■ Directions for this task: If a line in the entries contains the word "wrist", list it.

━━ Extracted records ━━

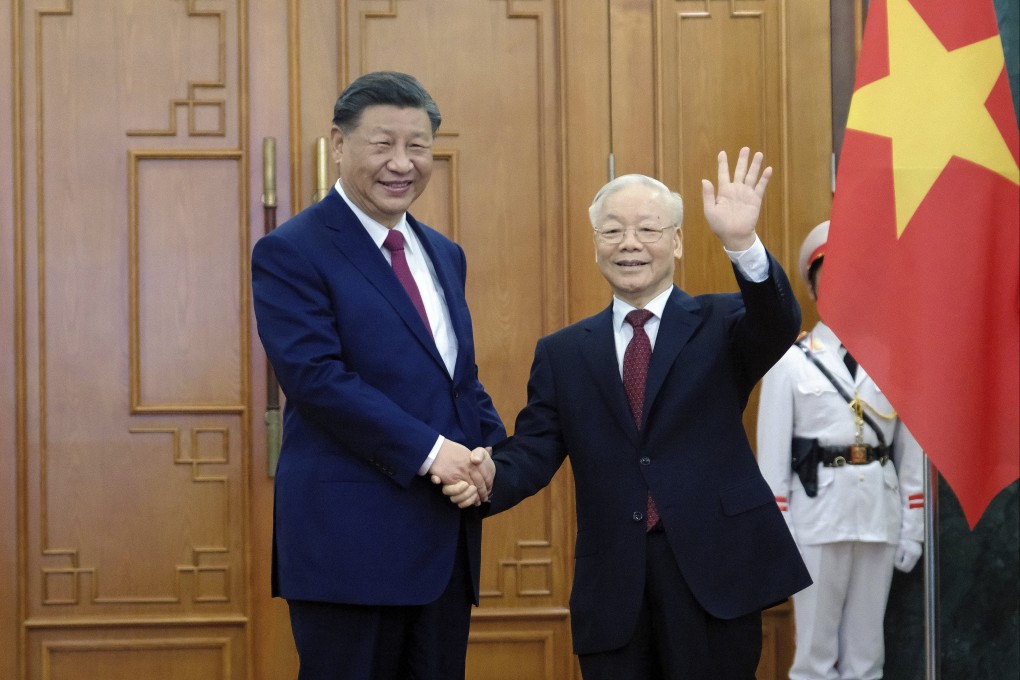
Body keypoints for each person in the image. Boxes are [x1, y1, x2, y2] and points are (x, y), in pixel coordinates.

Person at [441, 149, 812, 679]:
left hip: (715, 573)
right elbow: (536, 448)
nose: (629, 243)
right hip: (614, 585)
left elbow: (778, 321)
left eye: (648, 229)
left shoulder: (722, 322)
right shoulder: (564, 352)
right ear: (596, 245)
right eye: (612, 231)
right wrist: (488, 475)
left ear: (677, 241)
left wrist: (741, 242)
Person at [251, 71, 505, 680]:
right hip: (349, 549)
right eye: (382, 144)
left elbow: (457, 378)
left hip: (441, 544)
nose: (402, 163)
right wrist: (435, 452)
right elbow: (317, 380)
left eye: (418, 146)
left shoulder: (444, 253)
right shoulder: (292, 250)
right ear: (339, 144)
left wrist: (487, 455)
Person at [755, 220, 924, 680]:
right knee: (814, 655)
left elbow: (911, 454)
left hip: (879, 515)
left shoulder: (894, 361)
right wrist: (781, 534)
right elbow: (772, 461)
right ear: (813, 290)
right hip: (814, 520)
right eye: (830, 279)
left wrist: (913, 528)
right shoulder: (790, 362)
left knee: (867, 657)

━━━

■ Response:
right wrist: (488, 475)
left wrist: (741, 242)
right wrist: (435, 452)
left wrist: (487, 455)
right wrist: (781, 534)
left wrist: (913, 528)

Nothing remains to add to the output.